Task statement » Replace "vernier caliper" with "dial caliper" in the lines from the one containing "Field: Length, in mm. Source: the vernier" through the one containing "Recorded value: mm 15.6", inclusive. Give back only those lines, with nothing else changed.

Information given »
==============================
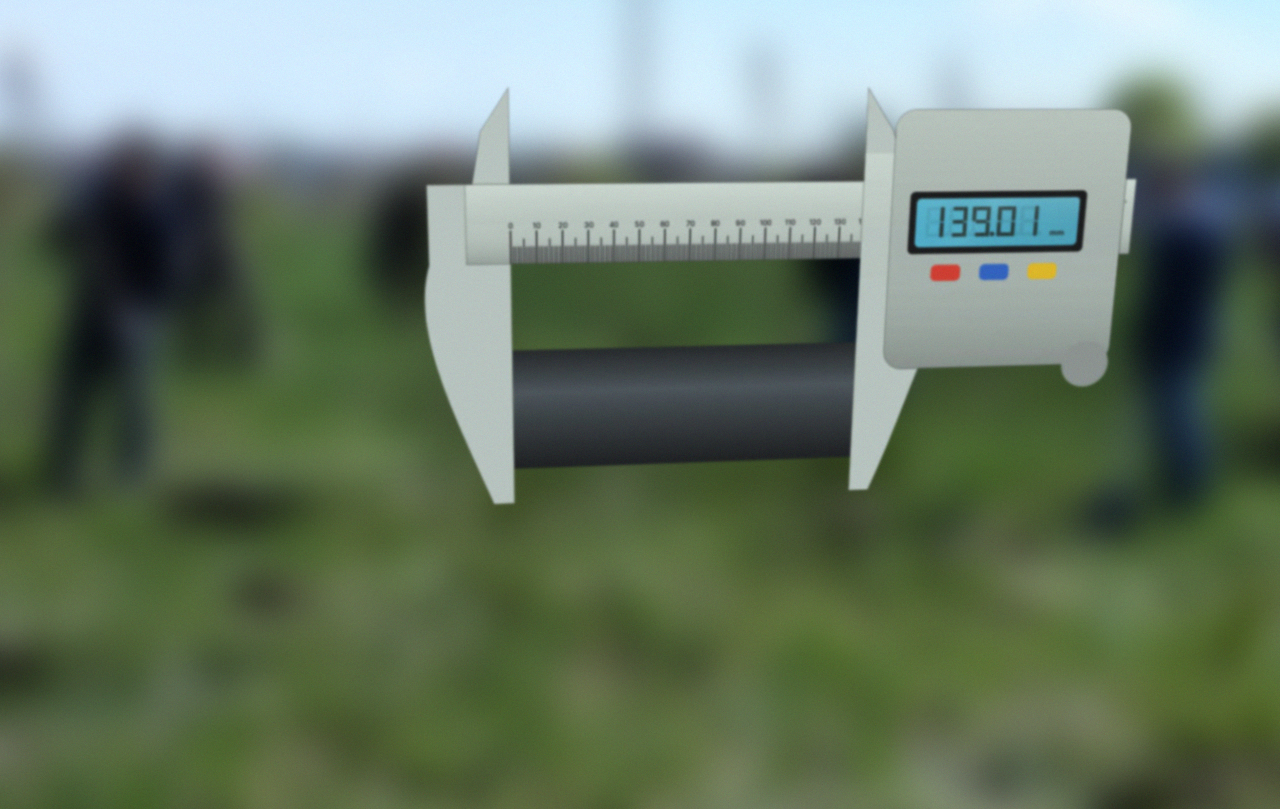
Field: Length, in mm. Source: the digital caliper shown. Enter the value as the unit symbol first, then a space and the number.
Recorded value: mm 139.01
==============================
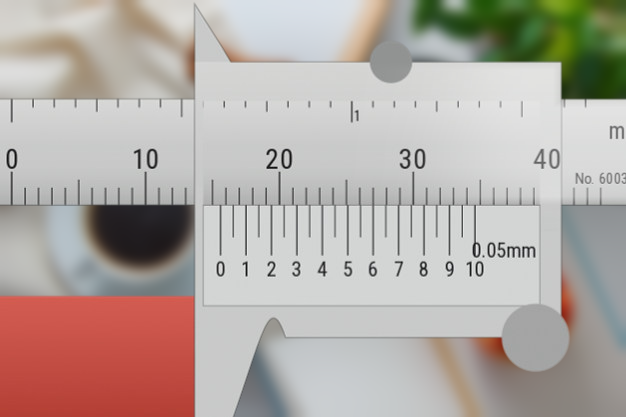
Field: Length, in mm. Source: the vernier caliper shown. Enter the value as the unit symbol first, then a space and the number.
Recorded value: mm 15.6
==============================
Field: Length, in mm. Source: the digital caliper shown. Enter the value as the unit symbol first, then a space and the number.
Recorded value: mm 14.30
==============================
Your response »
Field: Length, in mm. Source: the dial caliper shown. Enter the value as the unit symbol first, then a space and the number.
Recorded value: mm 15.6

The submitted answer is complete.